Kleve. . Nach Ausbruchversuch aus Forensik in Bedburg-Hau: Angeklagte müssen für achteinhalb und siebeneinhalb Jahre ins Gefängnis.

Lange Haftstrafen haben die beiden Männer abzusitzen, die beim Ausbruchversuch aus der Forensik der Landesklinik Bedburg-Hau am 27. Mai 2017 einen Pfleger als Geisel nahmen. Sie hatten ihn schikaniert und verletzt (sie schnitten sein Ohr an), um vergeblich die Öffnung der Außentür zu erpressen.

Entziehungstherapien  in Bedburg-Hau

Die Verurteilten waren zu Entziehungstherapien in Bedburg-Hau untergebracht. Sie hatten ihre Rauschgiftsucht mit Diebstählen und Raub finanziert.

Eine erneute Entziehung lehnten beide ab. Dies sah auch das Gericht als nicht erfolgversprechend an.

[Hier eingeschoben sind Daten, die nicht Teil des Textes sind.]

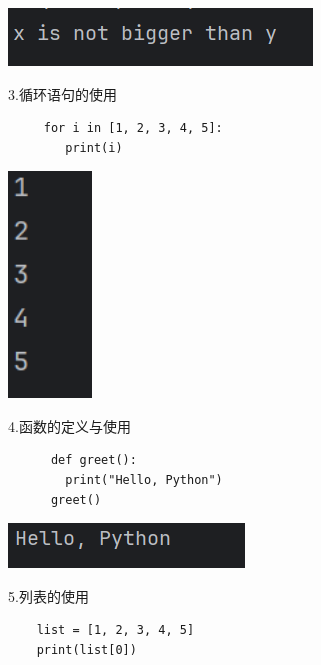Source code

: \documentclass{article}
\begin{document}
\noindent
\begin{minipage}{\linewidth}
  \centering
  \includegraphics[width=0.5\linewidth]{if.png}
  \label{fig:example}
\end{minipage}

3.循环语句的使用
 \begin{verbatim}
     for i in [1, 2, 3, 4, 5]:
        print(i)
 \end{verbatim}

\noindent
\begin{minipage}{\linewidth}
  \centering
  \includegraphics[width=0.5\linewidth,height=6cm]{for.png}
  \label{fig:example}
\end{minipage}

4.函数的定义与使用
\begin{verbatim}
      def greet():
        print("Hello, Python") 
      greet()
\end{verbatim}

\noindent
\begin{minipage}{\linewidth}
 \centering
  \includegraphics[width=0.5\linewidth]{def.png}
  \label{fig:example}
\end{minipage}



5.列表的使用
\begin{verbatim}
    list = [1, 2, 3, 4, 5]
    print(list[0])
\end{verbatim}
\end{document}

Obwohl beide Angeklagten den gleichen Anteil an der Schuld auf sich nahmen, gab es unterschiedliche Strafbemessungen. Denn der hünenhaften Patient W. ist einschlägig vorbestraft. Er muss nun Reststrafen absitzen, die bis 2023 vollstreckt werden, erst danach beginnt die am Montag von Richter Gerhard van Gemmeren verhängte Strafe von achteinhalb Jahren wegen Geiselnahme in Tateinheit mit gefährlicher Körperverletzung. Der 36-jährige F. muss für sieben Jahre und sieben Monate ins Gefängnis. Staatsanwalt Schmäring hatte elf Jahre bzw. sieben Jahre beantragt: „Geiselnahme ist knapp unterhalb Kapitalverbrechen“.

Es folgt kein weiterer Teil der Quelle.